Collected data entries:
━━━━
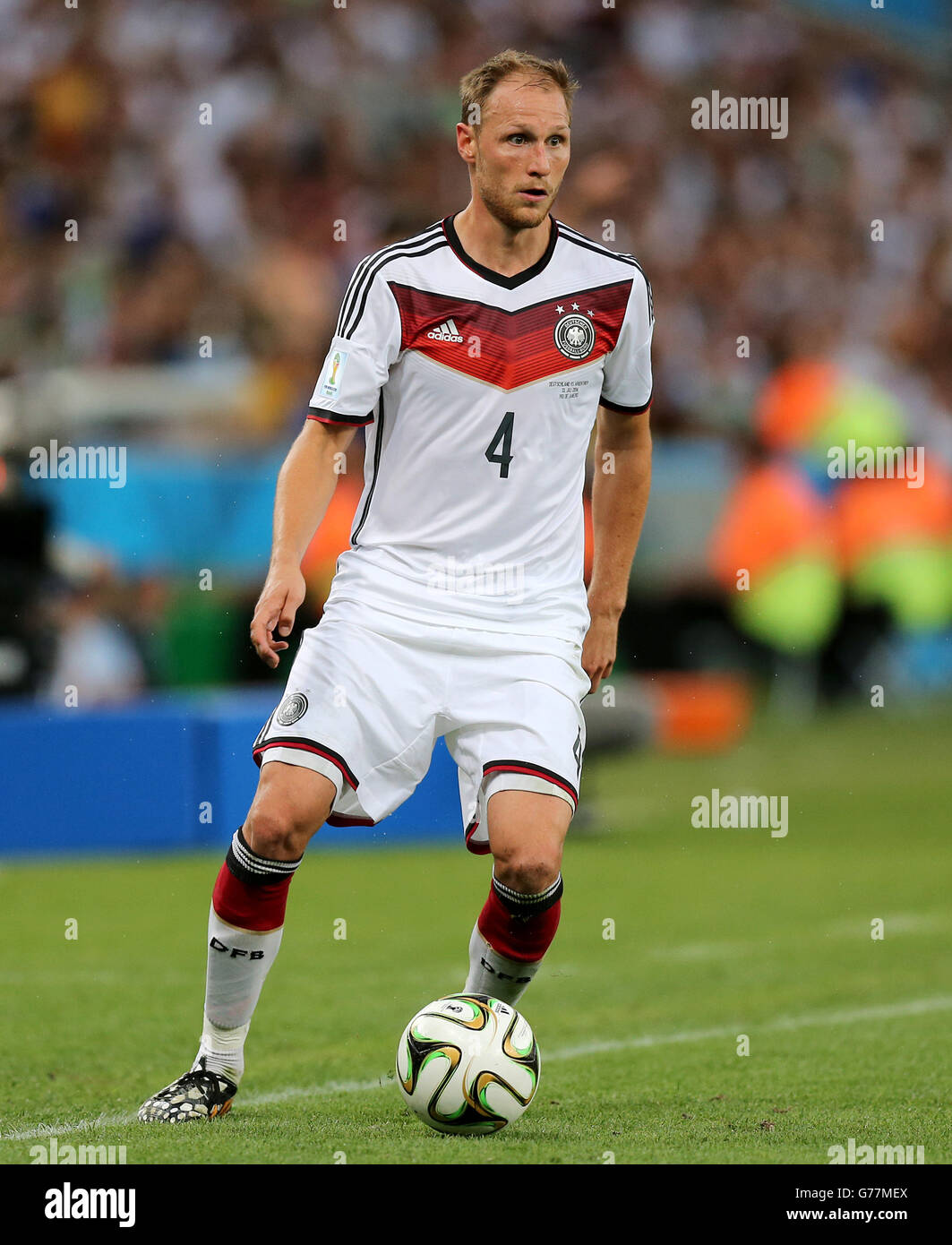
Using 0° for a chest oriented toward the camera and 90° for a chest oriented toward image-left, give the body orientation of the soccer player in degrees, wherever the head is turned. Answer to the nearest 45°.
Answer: approximately 0°

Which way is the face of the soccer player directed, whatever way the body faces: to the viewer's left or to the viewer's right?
to the viewer's right
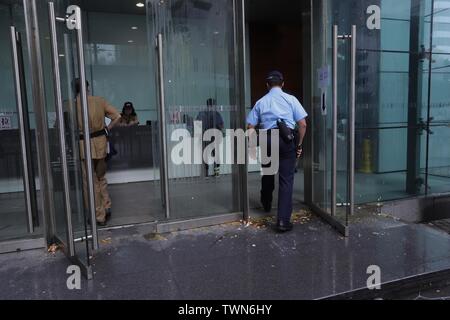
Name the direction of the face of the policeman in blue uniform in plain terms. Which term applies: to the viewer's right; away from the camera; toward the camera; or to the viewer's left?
away from the camera

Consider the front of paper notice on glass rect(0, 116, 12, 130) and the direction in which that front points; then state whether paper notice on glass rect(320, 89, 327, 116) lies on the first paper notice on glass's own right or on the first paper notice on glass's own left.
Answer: on the first paper notice on glass's own left

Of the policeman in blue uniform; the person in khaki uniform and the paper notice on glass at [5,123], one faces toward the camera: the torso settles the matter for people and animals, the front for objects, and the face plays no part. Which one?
the paper notice on glass

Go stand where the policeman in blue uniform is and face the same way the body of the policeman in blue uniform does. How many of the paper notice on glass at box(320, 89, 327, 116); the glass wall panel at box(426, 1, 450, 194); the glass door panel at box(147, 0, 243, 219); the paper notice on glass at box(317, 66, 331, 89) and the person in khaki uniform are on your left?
2

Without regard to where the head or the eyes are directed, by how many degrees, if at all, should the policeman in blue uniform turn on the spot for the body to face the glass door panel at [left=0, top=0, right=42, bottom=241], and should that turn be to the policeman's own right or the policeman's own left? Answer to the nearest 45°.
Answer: approximately 90° to the policeman's own left

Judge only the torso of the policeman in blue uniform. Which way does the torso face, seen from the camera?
away from the camera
━━━━
• **Problem details**
Each line above is to be transcribed exactly, though its pictures are not.

• **Final answer**
Using 0° for a chest oriented toward the camera and 90° for a chest oriented toward image-left, give the body orientation of the soccer player in degrees, wherever the head is turned. Answer to the nearest 45°.
Answer: approximately 0°

Which way is the face of the soccer player directed, whatever way the body faces: to the viewer's left or to the viewer's right?
to the viewer's right
Name the direction of the face of the policeman in blue uniform in plain terms. Which term applies: to the viewer's right; away from the camera; toward the camera; or to the viewer's left?
away from the camera

Consider the front of paper notice on glass rect(0, 116, 12, 130) and the direction in which that front points; then state whether paper notice on glass rect(320, 89, 327, 116) lies on the first paper notice on glass's own right or on the first paper notice on glass's own left.
Answer: on the first paper notice on glass's own left

Of the policeman in blue uniform; the person in khaki uniform and the paper notice on glass at [5,123], one faces toward the camera: the torso settles the matter for people and animals, the front for objects, and the face plays no part. Which one?
the paper notice on glass

Go stand where the policeman in blue uniform is and face the same way the body of the policeman in blue uniform does. How many of the paper notice on glass at box(320, 89, 327, 116); the glass wall panel at box(426, 1, 450, 194); the glass door panel at box(147, 0, 243, 219); the paper notice on glass at box(317, 66, 331, 89) and the person in khaki uniform are on your left?
2

Without regard to where the head or the eyes are directed, by how many degrees, if at all, should the policeman in blue uniform turn on the spot for the body to face the glass door panel at [left=0, top=0, right=42, bottom=241], and should that turn be to the policeman's own right or the policeman's own left? Answer to the nearest 45°.
Answer: approximately 90° to the policeman's own left

Judge only the torso of the policeman in blue uniform. Which way does the torso face, seen from the camera?
away from the camera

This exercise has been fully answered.